Anyone on here hunted and killed coyotes w/ a 20 gauge? I would be using 3" mags in the biggest shot size I can get, from a full choke. The shots would be w/in 30 yards. I appreciate the input. Thanks, and good huntin'


----------



## Guest (Jan 17, 2014)

Yep...sure have. I was using 3" #4 buck out of a Remington express mag 870 in youth size. Does the trick within 40 yards. I was using a full HS Strut ported choke. Do it up, it will work.


----------



## Jonbnks (Jan 21, 2012)

Yea, you should have no problem taking down a coyote at 30 yards with a 20 gauge. You might be surprised what the pattern looks like at that distance with a full choke. You could take a couple large pieces of cardboard or paper and pattern several different loads to find out which one your shotgun really prefers.


----------



## Rick Howard (Feb 25, 2012)

I can't find 3" 4 buck in 20ga anywhere.


----------



## Guest (Jan 18, 2014)

Maybe it was #3 buck...i dunno...been a long time since I used a shotty for the yapdogs.
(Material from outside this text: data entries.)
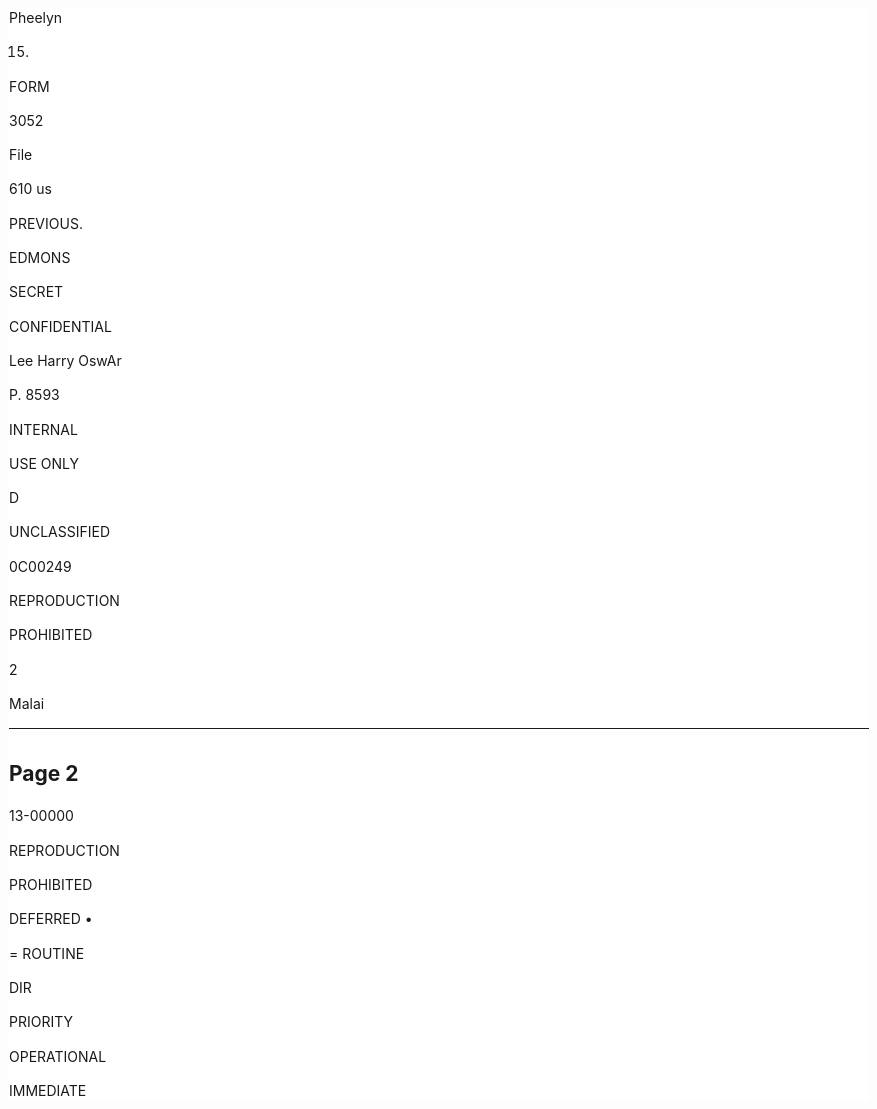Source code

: Pheelyn

15.

FORM

3052

File

610 us

PREVIOUS.

EDMONS

SECRET

CONFIDENTIAL

Lee Harry OswAr

P. 8593

INTERNAL

USE ONLY

D

UNCLASSIFIED

0C00249

REPRODUCTION

PROHIBITED

2

Malai

---

## Page 2

13-00000

REPRODUCTION

PROHIBITED

DEFERRED •

= ROUTINE

DIR

PRIORITY

OPERATIONAL

IMMEDIATE
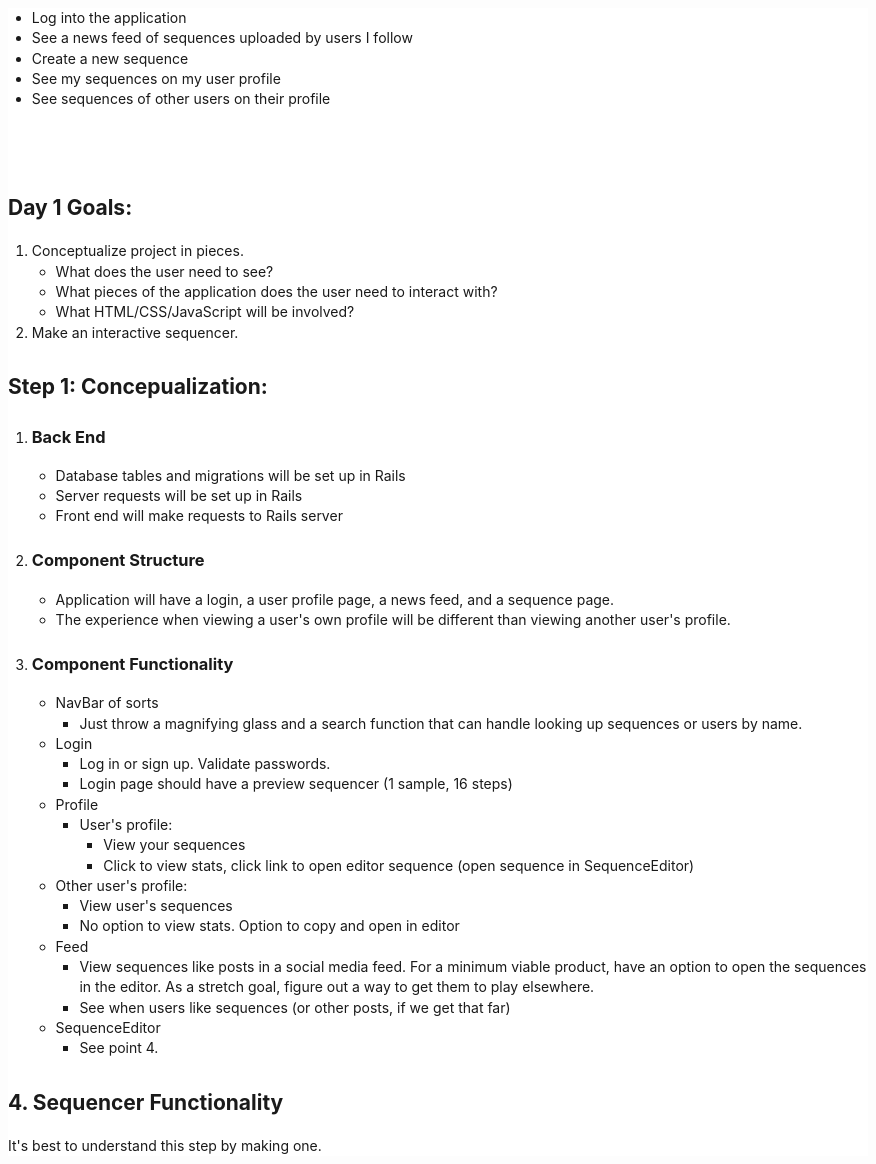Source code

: - Log into the application
- See a news feed of sequences uploaded by users I follow
- Create a new sequence
- See my sequences on my user profile
- See sequences of other users on their profile

</br>
</br>


## Day 1 Goals:

1. Conceptualize project in pieces.
   - What does the user need to see?
   - What pieces of the application does the user need to interact with?
   - What HTML/CSS/JavaScript will be involved?
2. Make an interactive sequencer.

## Step 1: Concepualization:

1. ### Back End
   - Database tables and migrations will be set up in Rails
   - Server requests will be set up in Rails
   - Front end will make requests to Rails server
2. ### Component Structure
   - Application will have a login, a user profile page, a news feed, and a sequence page.
   - The experience when viewing a user's own profile will be different than viewing another user's profile.
3. ### Component Functionality
   - NavBar of sorts
     - Just throw a magnifying glass and a search function that can handle looking up sequences or users by name.
   - Login
     - Log in or sign up. Validate passwords.
     - Login page should have a preview sequencer (1 sample, 16 steps)
   - Profile
     - User's profile:
       - View your sequences
       - Click to view stats, click link to open editor sequence (open sequence in SequenceEditor)
    - Other user's profile:
      - View user's sequences
      - No option to view stats. Option to copy and open in editor
   - Feed
     - View sequences like posts in a social media feed. For a minimum viable product, have an option to open the sequences in the editor. As a stretch goal, figure out a way to get them to play elsewhere.
     - See when users like sequences (or other posts, if we get that far)
   - SequenceEditor
     - See point 4.


## 4. Sequencer Functionality

It's best to understand this step by making one.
Sorry if I mis-posted wrong info.


----------



## Rick Howard (Feb 25, 2012)

I'm not saying it doesn't exist. I just can't find it.


----------



## sneakygroundbuzzard (Nov 1, 2012)

it does exist

i know bacause i see the empty slots for it when i go looking for 20 ga ammo


----------



## Guest (Jan 18, 2014)

I can find 2 3/4" #3 BS everywhere on line, but like you said, I don't see the 3" #4's anymore.....interesting.....


----------



## Rick Howard (Feb 25, 2012)

short204 said:


> I can find 2 3/4" #3 BS everywhere on line, but like you said, I don't see the 3" #4's anymore.....interesting.....


Same here.


----------